- **Written task**:
Copy the data below word for word, leaving out the pictures.

- **Dataset excerpts**:

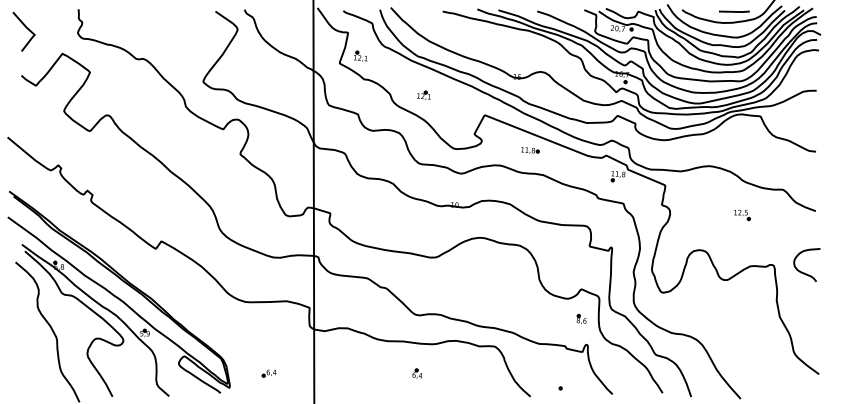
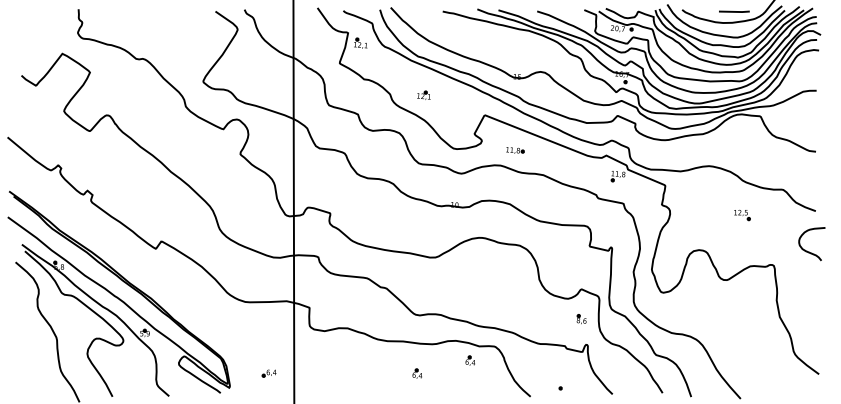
line at (26, 28): present -> none
part at (360, 55) position: (360, 55) -> (360, 42)
part at (530, 150) position: (530, 150) -> (515, 150)
line at (313, 201) position: (313, 201) -> (293, 201)
curve at (802, 271) position: (802, 271) -> (807, 250)
part at (469, 360): none -> present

- **Output of the exercise**:
line at (26, 28): present -> none
part at (360, 55) position: (360, 55) -> (360, 42)
part at (530, 150) position: (530, 150) -> (515, 150)
line at (313, 201) position: (313, 201) -> (293, 201)
curve at (802, 271) position: (802, 271) -> (807, 250)
part at (469, 360): none -> present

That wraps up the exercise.